My point is that you might want to incorporate wait time with your campaign of travel cost and upheaval ( with also your point on duplicate costs and paperwork).
Excellent analysis. I suspect most people could add to the evidence that we need SO much better communication — utilizing updated use of technology — and SO much more concern for the patients’ time, money, and convenience in our health system.

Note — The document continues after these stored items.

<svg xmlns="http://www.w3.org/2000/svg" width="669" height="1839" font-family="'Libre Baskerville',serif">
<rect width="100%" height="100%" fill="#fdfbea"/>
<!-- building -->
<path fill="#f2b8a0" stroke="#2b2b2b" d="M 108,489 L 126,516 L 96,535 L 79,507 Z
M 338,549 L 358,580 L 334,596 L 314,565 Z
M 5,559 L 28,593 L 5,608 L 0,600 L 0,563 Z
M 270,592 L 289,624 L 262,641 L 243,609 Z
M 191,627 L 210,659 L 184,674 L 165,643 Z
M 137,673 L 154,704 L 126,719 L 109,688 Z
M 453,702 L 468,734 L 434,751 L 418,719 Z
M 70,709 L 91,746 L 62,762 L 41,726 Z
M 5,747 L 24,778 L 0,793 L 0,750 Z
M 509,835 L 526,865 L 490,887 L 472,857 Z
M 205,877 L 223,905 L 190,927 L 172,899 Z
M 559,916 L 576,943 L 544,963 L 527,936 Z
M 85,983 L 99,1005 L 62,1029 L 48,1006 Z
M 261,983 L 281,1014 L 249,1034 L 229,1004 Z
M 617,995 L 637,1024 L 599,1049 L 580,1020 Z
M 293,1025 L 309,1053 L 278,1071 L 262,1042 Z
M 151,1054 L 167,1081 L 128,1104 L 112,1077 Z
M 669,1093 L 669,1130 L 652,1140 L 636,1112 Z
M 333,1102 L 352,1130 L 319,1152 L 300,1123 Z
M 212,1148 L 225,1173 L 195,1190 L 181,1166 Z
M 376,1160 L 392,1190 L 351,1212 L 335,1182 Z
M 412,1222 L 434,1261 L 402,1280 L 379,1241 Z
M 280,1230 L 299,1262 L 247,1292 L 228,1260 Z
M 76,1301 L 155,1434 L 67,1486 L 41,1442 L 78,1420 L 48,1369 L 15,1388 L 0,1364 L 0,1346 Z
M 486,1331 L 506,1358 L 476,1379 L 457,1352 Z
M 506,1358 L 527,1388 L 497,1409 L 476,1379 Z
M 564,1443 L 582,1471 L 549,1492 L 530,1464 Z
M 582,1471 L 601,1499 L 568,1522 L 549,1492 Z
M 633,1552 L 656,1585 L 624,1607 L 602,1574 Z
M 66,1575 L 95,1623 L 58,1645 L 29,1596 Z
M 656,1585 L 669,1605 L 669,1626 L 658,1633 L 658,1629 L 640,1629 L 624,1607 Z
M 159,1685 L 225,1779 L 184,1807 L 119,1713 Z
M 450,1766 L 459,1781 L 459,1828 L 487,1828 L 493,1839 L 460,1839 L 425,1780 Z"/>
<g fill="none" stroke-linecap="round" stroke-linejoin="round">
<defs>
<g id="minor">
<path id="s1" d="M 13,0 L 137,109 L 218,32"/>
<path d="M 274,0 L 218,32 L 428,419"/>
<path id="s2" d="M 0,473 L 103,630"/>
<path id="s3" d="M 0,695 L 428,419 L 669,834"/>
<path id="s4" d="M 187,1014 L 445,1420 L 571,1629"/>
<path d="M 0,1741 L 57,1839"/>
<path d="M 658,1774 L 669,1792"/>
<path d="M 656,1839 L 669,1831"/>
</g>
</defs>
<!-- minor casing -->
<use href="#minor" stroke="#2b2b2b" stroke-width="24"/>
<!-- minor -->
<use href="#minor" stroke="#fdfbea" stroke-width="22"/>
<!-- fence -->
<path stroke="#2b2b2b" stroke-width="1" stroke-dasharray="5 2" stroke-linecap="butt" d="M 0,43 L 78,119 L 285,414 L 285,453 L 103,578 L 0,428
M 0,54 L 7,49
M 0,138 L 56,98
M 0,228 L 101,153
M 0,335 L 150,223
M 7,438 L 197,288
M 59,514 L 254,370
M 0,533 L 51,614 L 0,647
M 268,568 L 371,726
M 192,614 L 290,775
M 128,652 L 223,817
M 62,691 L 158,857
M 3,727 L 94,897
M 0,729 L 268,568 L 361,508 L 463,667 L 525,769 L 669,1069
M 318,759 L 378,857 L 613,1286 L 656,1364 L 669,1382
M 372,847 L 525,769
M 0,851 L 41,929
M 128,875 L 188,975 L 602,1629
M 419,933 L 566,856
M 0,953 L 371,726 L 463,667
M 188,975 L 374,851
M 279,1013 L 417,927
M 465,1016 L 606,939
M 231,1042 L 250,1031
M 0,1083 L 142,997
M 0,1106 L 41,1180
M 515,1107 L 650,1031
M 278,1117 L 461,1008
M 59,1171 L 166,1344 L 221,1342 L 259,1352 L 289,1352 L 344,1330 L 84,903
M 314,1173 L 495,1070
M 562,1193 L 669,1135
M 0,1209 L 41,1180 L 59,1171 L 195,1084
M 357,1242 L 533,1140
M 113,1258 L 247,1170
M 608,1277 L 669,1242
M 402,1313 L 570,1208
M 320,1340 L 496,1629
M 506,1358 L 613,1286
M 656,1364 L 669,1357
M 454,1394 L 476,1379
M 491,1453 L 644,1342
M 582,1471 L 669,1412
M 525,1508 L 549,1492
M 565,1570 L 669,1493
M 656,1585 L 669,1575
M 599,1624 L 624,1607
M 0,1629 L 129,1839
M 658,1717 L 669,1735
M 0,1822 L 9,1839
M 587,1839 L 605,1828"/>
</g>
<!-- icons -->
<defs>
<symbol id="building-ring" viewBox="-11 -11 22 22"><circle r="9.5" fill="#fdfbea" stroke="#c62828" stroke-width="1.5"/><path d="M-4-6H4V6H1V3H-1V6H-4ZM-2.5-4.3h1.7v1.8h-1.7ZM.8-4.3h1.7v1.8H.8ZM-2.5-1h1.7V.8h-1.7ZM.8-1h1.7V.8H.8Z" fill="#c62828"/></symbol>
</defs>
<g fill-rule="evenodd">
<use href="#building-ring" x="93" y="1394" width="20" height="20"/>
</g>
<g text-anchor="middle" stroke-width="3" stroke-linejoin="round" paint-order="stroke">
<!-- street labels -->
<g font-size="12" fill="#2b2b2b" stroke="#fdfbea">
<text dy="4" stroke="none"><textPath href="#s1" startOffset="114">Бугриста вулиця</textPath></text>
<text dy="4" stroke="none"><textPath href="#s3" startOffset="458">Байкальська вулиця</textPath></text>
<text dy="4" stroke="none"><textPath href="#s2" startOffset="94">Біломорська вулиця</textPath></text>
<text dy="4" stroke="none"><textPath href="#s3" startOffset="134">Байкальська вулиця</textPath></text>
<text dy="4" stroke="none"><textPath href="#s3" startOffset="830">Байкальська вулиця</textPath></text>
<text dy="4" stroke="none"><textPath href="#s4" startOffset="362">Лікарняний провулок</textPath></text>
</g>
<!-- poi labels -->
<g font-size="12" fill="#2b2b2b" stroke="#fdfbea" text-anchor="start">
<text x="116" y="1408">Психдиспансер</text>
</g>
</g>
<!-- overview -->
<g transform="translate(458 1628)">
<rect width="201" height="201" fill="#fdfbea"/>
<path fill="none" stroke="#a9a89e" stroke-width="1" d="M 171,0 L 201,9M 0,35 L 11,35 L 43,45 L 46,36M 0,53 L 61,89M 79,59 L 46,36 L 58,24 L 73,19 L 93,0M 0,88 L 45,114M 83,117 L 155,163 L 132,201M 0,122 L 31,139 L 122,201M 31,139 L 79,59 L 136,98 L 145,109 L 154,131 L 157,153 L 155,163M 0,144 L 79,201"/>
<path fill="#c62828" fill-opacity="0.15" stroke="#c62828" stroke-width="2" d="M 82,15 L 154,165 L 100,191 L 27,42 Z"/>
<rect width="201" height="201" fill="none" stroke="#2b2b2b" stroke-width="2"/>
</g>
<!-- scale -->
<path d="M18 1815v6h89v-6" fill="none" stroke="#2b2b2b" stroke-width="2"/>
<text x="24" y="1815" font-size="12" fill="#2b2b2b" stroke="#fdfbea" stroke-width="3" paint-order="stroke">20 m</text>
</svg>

Kudos to you. Keep up your battle for change
Good on you Fanny! If everyone would start being a squeaky wheel and offer well thought out alternatives for there concerns, perhaps the leaders that should be reviewing these convoluted systems will do what they should be doing. Without much accountability in our major systems, we must be thoughtful squeaky wheels. Thanks
Fanny, once you get BC fixed, please come to Ontario! Even routine visits to one’s nearby general practitioner can be a large burden for some people, and surely some could be done by phone or video call.
An excellent overview of a common problem throughout the health system. Patients can wait months for a specialist consult, travel great distance and incur great costs–only to have a very brief encounter that could have easily been taken care of remotely through video. Good for you for advocating for better options; the system must be designed to improve virtual care and remote consults.
Kudos to you, Fanny. The practices and habits you are working hard to change are, unfortunately, universal across Canada.
Thanks Fanny for relating your experience and thoughts. One can only hope that generic type clinical practice guidelines on conditions and diseases are able to treat each individual with true patient-centred cared unique to each individual rather than what appears to be the case nowadays where such clinical practice guidelines, which governments love to make themselves look better with a “best practice” phoney label and yet being able to deny certain drugs and procedures and diagnostics with the rationale “not enough evidence” despite enough trials to warrant covering the costs for such procedures etc. IMHO evidence-based medicine, in practice, has a long way to go to fully achieve true best practice patient-centred care. The end of generic clinical practice guidelines will be an excellent start in recognizing the unique health situation of every person with their own specific needs and conditions in our health care system.